EXTRACT:
============================================================
Many patients spend hours in bed struggling with life and wondering why doctors don't do more to help us. Why would he think I'm lying? Why won't she believe me? How can they get away with treating me that way? Why do I pay them when I get no help or answers? No interest? Furthermore, we wonder why doctors don't know about Cushing's.
Endocrinologists treat diabetes and thyroid patients. That's probably 85% of their case load. So in walks a pituitary or adrenal patient, and a doc may not be ready to dust off the information in their minds where such treatment notes lay dusty. Instead of telling the patient they are a little rusty or they will get back to us after some research, the doctor blames us. It's our fault. We are doing something wrong or not doing enough of what we are doing right. It's always the patient who is wrong, not them.
The National Academy of Hypothyroidism has provided an evaluation of the problem that is so spot on, I can't actually believe I am seeing it in print. It is a honest yet searing look at doctors as business owners and less like medical minds who took an oath to "do no harm."
Give this a read, and you will quickly see that patients aren't benefitting from this method of medicine or from the continuing education credits doctors register with their professional societies.
Why Doesn't My Endocrinologist
Know All of This?
============================================================
DATA SUPPLIED:
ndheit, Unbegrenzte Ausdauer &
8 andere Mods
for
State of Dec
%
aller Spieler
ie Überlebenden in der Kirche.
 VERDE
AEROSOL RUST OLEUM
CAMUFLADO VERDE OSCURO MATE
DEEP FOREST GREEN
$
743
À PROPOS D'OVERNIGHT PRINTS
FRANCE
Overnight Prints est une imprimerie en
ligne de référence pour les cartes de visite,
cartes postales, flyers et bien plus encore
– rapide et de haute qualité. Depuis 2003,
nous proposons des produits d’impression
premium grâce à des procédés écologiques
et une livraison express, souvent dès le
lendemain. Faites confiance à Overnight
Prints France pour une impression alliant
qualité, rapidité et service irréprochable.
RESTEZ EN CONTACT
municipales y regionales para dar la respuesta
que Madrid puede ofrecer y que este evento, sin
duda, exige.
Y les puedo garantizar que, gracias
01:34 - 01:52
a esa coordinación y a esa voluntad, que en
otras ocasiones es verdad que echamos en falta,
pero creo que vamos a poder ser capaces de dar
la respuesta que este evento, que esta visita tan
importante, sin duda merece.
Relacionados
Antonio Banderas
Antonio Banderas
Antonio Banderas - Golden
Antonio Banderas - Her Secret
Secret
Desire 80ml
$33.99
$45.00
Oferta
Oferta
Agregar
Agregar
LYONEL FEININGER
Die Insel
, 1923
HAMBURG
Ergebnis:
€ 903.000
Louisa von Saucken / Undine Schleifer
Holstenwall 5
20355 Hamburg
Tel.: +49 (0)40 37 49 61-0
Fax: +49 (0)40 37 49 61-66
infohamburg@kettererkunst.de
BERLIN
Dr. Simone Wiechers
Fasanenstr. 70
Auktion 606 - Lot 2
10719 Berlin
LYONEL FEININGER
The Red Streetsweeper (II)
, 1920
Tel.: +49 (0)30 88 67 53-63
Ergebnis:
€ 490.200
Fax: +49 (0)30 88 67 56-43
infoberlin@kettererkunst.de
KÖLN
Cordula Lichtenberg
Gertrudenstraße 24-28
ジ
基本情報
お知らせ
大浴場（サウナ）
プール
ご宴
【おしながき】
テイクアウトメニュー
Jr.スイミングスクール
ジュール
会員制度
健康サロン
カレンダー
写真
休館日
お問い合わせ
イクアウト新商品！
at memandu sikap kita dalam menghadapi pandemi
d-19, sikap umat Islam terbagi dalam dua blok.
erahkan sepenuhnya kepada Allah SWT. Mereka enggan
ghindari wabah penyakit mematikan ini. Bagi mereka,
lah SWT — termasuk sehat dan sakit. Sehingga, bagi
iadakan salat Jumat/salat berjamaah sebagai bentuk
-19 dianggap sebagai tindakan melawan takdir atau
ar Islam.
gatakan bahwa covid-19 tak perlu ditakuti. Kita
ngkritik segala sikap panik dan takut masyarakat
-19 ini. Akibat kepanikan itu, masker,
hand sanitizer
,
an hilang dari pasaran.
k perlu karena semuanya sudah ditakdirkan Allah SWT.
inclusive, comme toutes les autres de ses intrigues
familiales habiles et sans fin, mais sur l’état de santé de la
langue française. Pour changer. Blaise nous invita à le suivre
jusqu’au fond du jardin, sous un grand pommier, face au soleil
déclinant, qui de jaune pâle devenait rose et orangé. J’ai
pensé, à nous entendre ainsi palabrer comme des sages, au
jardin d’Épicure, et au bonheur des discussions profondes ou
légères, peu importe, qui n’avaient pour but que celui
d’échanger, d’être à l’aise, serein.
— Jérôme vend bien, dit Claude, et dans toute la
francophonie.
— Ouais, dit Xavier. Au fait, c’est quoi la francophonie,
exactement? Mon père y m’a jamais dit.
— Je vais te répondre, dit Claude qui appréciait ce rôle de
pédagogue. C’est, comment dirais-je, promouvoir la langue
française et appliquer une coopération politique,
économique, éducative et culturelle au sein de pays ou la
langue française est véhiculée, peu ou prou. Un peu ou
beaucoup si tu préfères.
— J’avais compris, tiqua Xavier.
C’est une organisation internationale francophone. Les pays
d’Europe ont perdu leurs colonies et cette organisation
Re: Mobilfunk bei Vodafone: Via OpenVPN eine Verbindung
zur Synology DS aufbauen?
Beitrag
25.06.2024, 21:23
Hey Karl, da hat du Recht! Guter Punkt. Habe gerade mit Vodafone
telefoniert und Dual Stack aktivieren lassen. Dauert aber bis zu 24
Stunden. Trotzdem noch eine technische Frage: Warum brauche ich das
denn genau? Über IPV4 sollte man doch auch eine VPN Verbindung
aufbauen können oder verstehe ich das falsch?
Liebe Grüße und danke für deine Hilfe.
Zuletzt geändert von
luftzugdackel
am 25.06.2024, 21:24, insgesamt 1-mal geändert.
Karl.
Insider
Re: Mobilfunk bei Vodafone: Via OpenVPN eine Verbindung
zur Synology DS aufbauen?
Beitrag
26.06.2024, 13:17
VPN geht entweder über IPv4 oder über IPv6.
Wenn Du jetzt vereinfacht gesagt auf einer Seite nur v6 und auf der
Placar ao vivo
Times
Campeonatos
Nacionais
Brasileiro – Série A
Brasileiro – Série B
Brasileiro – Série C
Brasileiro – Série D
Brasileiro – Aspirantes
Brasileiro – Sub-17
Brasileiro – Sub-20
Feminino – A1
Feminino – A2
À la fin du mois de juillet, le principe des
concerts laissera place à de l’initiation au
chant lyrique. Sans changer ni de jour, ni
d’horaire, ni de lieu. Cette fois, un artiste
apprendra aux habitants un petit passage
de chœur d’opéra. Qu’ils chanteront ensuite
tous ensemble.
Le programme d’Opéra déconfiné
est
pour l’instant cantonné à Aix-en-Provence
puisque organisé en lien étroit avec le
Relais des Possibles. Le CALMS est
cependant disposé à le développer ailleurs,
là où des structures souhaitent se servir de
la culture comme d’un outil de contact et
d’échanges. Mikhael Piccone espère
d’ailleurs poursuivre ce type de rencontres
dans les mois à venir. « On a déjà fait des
============================================================
PROBLEMS TO WORK ON:
a) Rewrite everything in the piece on endocrinologists and Cushing's patients from "Give this a" down to "their professional societies.", putting "training hours" in place of "continuing education credits".
b) Pick up the piece on endocrinologists and Cushing's patients after its last line and keep writing it.

YOUR RESPONSES:
a)
Give this a read, and you will quickly see that patients aren't benefitting from this method of medicine or from the training hours doctors register with their professional societies.

b)
"Similarly, the Endocrine Society, the American Association of Clinical Endocrinologists and the American Thyroid Association also have a long history of guidelines and recommendations that are not supported by the medical literature and fail to adjust or abandon recommendations when new understanding and knowledge contradicts their recommendations. A case in point is the recommendation by these societies that a normal TSH adequately rules out thyroid dysfunction, despite massive amounts of literature that demonstrate this not to be the case (see Diagnosis of Hypothyroidism) or that T4 only replacement is adequate for most patients. A doctor who simply follows outdated society treatment guidelines that relies on a simple laboratory test and ignores the clinical aspects of a patient is not practicing evidence-based medicine. (1-7). Such doctors may be adequate as lab technicians, but as doctors and clinicians they fall short (1-7). This method of practice is consistently rebuked as improper and poor medicine, but has become the standard used by a large percentage of endocrinologists and physicians who feel medicine can be related to simply reading "normal" or "abnormal" in a laboratory column."